Among the speakers at the summit will by Tulare County Sheriff Mike Boudreaux, who said that at in Tulare County he knows of two successful, large-scale pistachio thefts on July 20 and 21 from Setton Farms in which the thieves made off with a combined $452,000 worth of nuts, and last month’s Horizon Farm theft.
“We have pretty much an organized crime syndicate operating up and down the state of California, as well as nationally” stealing nuts, he said, adding that the thieves involved aren’t just stealing small amounts of nuts to make a few hundred dollars but instead are making off with a couple of semi-truck trailers full of nuts at a time.
And they’re a sophisticated bunch, in some cases hacking a U.S. Department of Transportation website where truck drivers bid to haul loads and later calling the unsuspecting drivers and telling then to take their loads of nuts to alternate locations.
Another method is to hack into the nut buyers, including Costco, and change the delivery destinations there, while a third method has involved forging manifest documents and giving them to truck drivers who are complicit in the thefts, Boudreaux said.
Whatever the method, truck drivers are showing up with legitimate-looking manifests, and the unknowing nut processors have loaded the trucks, unaware that thefts were occurring until the loads failed to show up where they were supposed to a few days later, he said.
Boudreaux said the nuts stolen from Horizon were supposed to go to Costcos in North Carolina, while the ones stolen in July from Setton Farms were supposed to go to Costcos in Washington State.
As for the Nov. 3 theft attempt at Setton Farms, Boudreaux said that because his department had worked with the company to improve security after previous thefts there, including another one last year, workers determined something was amiss with a pistachio pickup, and sheriff’s deputies were called, resulting in the arrest of a truck driver.
The sheriff wouldn’t disclose his name, but he said information from the man helped investigators confirm they are dealing with a nut theft ring.
These sorts of high-dollar nut thefts are relatively new, said Isom, noting that they started occurring across the state about three years ago, after prices for nuts — including walnuts, pistachios and almonds — jumped significantly, as demand for them grew in the U.S. and overseas.
Domestically, that demand has been fueled by news of the health benefits of these nuts, while overseas the demand is being fueled by growing middle-class populations in some countries, including China and India, and those people are buying more nuts, Isom said.
“What you were seeing before, that is what I wold call a ‘common criminal’ — somebody trying to make a quick buck, $100 to $200” stealing small amounts of nuts, he said. “What you’re seeing now, this is a more sophisticated crime ring.”
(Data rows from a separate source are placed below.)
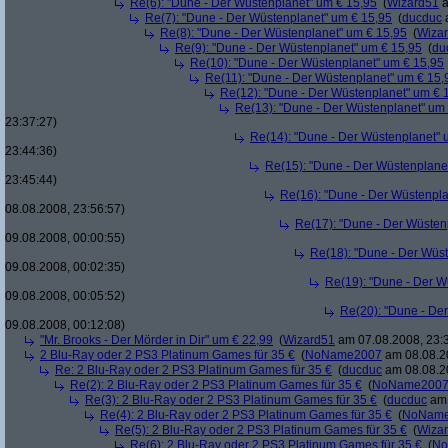
Re(6): "Dune - Der Wüstenplanet" um € 15,95
(
Wizard51
a
Re(7): "Dune - Der Wüstenplanet" um € 15,95
(
ducduc
a
Re(8): "Dune - Der Wüstenplanet" um € 15,95
(
Wiza
Re(9): "Dune - Der Wüstenplanet" um € 15,95
(
du
Re(10): "Dune - Der Wüstenplanet" um € 15,95
Re(11): "Dune - Der Wüstenplanet" um € 15,
Re(12): "Dune - Der Wüstenplanet" um € 
Re(13): "Dune - Der Wüstenplanet" um
23:37:27)
Re(14): "Dune - Der Wüstenplanet" 
23:44:36)
Re(15): "Dune - Der Wüstenplane
23:45:44)
Re(16): "Dune - Der Wüstenpla
08.08.2008, 23:56:57)
Re(17): "Dune - Der Wüsten
09.08.2008, 00:00:55)
Re(18): "Dune - Der Wüs
09.08.2008, 00:02:35)
Re(19): "Dune - Der W
09.08.2008, 00:05:52)
Re(20): "Dune - De
09.08.2008, 00:12:08)
"Mr. Brooks - Der Mörder in Dir" um € 22,99
(
Wizard51
am 07.08.2008, 23:
2 Blu-Ray oder 2 PS3 Platinum Games für 35 €
(
NoName2007
am 08.08.20
Re: 2 Blu-Ray oder 2 PS3 Platinum Games für 35 €
(
ducduc
am 08.08.20
Re(2): 2 Blu-Ray oder 2 PS3 Platinum Games für 35 €
(
NoName200
Re(3): 2 Blu-Ray oder 2 PS3 Platinum Games für 35 €
(
ducduc
am 
Re(4): 2 Blu-Ray oder 2 PS3 Platinum Games für 35 €
(
NoNam
Re(5): 2 Blu-Ray oder 2 PS3 Platinum Games für 35 €
(
Wiza
Re(6): 2 Blu-Ray oder 2 PS3 Platinum Games für 35 €
(
No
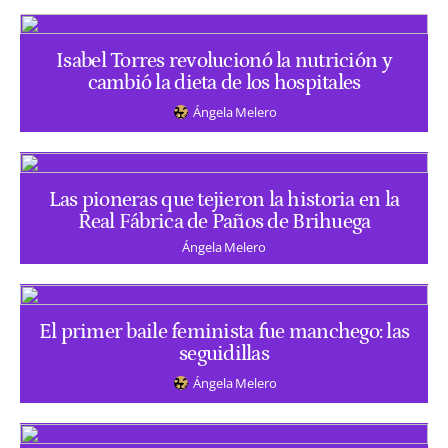
Isabel Torres revolucionó la nutrición y
cambió la dieta de los hospitales
Ángela Melero
Las pioneras que tejieron la historia en la
Real Fábrica de Paños de Brihuega
Ángela Melero
El primer baile feminista fue manchego: las
seguidillas
Ángela Melero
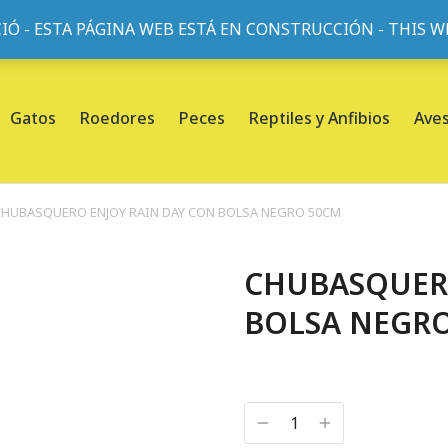
IÓ - ESTA PÁGINA WEB ESTÁ EN CONSTRUCCIÓN - THIS 
or, 45, L'Eixample, 08013 Barcelona |
Sobre nosotros
Gatos
Roedores
Peces
Reptiles y Anfibios
Ave
CHUBASQUERO ENJOY RAIN DAY CON BOLSA NEGRO 50CM
CHUBASQUERO
BOLSA NEGR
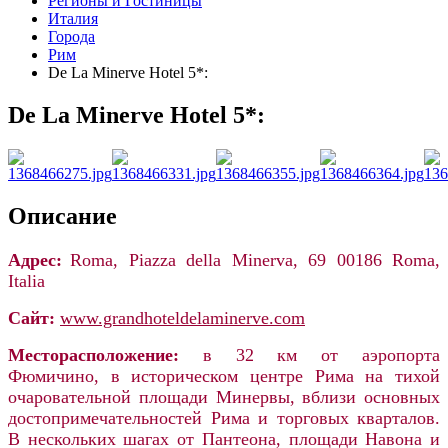
Регионы и Гостиницы
Италия
Города
Рим
De La Minerve Hotel 5*:
De La Minerve Hotel 5*:
Описание
Адрес:
Roma, Piazza della Minerva, 69 00186 Roma,
Italia
Сайт
:
www.grandhoteldelaminerve.com
Месторасположение:
в 32 км от аэропорта
Фюмичино,
в историческом центре Рима на тихой
очаровательной площади Минервы, вблизи основных
достопримечательностей Рима и торговых кварталов.
В нескольких шагах от Пантеона, площади Навона и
Calls Wednesday to Horizon Nut Company weren’t returned.
As for where the stolen nuts are ending up, that’s not clear, said Isom, noting that he has heard of some stolen walnuts ending up in Detroit, and Boudreaux said his deputies have tracked a truck hauling stolen nuts of New Mexico.
In some cases, stolen trucks and trailers used to steal nuts have been found abandoned and empty in Los Angeles, Isom said.
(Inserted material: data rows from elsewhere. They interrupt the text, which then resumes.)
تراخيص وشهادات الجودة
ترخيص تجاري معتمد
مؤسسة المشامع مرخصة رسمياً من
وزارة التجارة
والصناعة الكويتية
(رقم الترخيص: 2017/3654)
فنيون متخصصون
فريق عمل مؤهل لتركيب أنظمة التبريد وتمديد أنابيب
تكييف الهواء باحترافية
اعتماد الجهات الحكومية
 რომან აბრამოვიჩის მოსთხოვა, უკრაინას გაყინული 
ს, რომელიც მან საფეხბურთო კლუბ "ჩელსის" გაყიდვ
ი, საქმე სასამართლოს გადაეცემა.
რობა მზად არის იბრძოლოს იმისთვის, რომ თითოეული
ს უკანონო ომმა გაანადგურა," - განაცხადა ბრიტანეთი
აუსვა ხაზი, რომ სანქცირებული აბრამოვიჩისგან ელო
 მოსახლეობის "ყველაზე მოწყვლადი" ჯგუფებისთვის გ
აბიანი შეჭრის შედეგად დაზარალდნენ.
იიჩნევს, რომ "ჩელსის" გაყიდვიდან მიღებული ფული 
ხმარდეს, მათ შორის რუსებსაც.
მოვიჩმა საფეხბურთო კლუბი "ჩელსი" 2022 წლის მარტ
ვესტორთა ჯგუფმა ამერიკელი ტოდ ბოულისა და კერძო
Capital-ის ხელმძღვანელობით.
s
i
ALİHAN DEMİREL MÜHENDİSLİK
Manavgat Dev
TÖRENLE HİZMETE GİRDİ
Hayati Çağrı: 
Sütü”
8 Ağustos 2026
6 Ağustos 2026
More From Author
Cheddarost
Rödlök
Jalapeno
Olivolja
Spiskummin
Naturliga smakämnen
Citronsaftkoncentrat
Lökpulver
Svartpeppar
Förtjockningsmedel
Boudreaux, whose department has been working with the FBI and the Los Angeles County Sheriff’s Cargo Task Force, said some of the nuts have been loaded onto ships for transport overseas.
In fact, he said, and last year a load of pistachios stolen from Setton Farms was tracked to the Port of Los Angeles, where half the load had been loaded onto a ship headed to Saudi Arabia before authorities arrived. They arrested four suspects and recovered the other half of the load.
“Pistachios is a huge commodity. We have a couple of large drying and distribution plants, They are among the largest in the nation, running a couple of hundred trucks a day,” said Boudreaux, estimating that large pistachio thefts have probably totaled about $1 million this year in Tulare County.